At Aihara Kotoko’s high school, pupils are divided into classes A-F depending on study results. While attending the school’s opening ceremony, she lays eyes on the handsome genius Irie Naoki, who’s giving the address, and it’s love at first sight. Kotoko spends the next two years furiously studying to be able to move up into class A, but things aren’t going her way, and when third year starts, she’s still stuck at the bottom in F. Refusing to give up, she then writes a love letter, hoping to catch his heart. Unfortunately, Naoki refuses to even read her letter, declaring that he dislikes stupid girls. Humiliated, she crawls back to her own classroom, where her friends try to comfort her. Later that evening, they all come over to Kotoko’s place to celebrate that her newly built home’s been finished. However, during the party an earthquake occurs, and the beautifully constructed building comes crashing down. Apparently her father hadn’t put quite enough money on materials. Homeless, the father-daughter family is forced to move in with an old friend of Kotoko’s father, suspiciously nicknamed Iri-chan. When Kotoko steps through the door, she’s greeted by none other than Irie Naoki, the same boy whose love she’s just given up on, and an awkward new life begins.

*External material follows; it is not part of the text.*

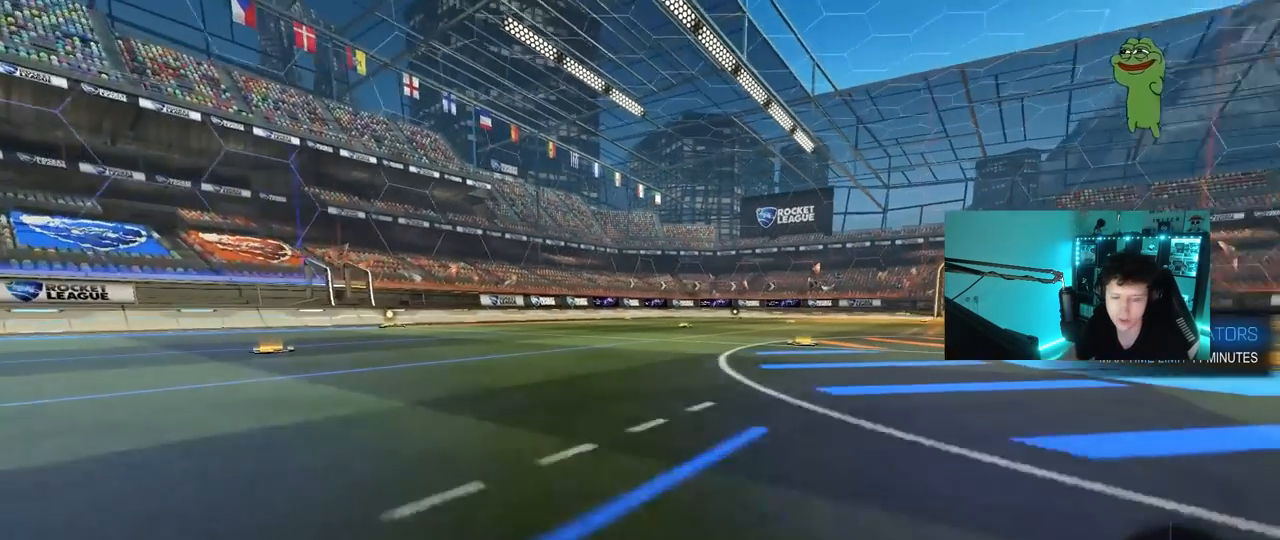
{"keys": [], "mouse": [], "mouse_move": "still", "events": [[83, "mouse_wheel", "down"], [167, "mouse_wheel", "up"]]}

Despite an HV-tag, TMS Entertainment‘s animation looks like it’s been upscaled and blurred, but I can’t really say it matters when it comes to a shoujo show of this kind. What struck me was how the character design seems mixed, with Kotoko having fairly large eyes and cute face, while most of the men have a more narrow, classic 90’s shounen look. Takanashi Yasuharu does the music, and I didn’t even notice it, so I’ll classify it as regular anime fare. The voice acting is a bit tricky. Mizuki Nana (Fate in Mahou Shoujo Lyrical Nanoha) is playing Kotoko, and I really, really loved her as Misaki in Darker Than Black, and she’s marvellous in Tokyo Marble Chocolate, but in this show I can’t shake the feeling that she’s trying too hard to make it a girly part, separated from her mature roles. The result is somewhat uncomfortable. Mister Perfect is played by Hirakawa Daisuke (Julio in Zero no Tsukaima 2), and seems alright. Of the remaining cast, only Paku Romi (Ed in Fullmetal Alchemist) as Naoki’s little brother stood out, although Yamada Kinoko (Shinza in Ooedo Rocket) as Jinko is likely to irritate after a while.
If I understand the website correctly, this unfinished manga story will actually be completed with the animated edition, working from some sort of concept notes Tada left behind. God knows how that will turn out, but at least it won’t leave newcomers hanging. Having enjoyed Marmalade Boy and Please Save My Earth, I’m pleased to see more shoujo animated, but in this particular case there was nothing to charm me. The comedy doesn’t seem crisp enough to compete with the 30 other shows of the season, but perhaps later episodes will develop the romantic part to make it worth a marathon some time in the future.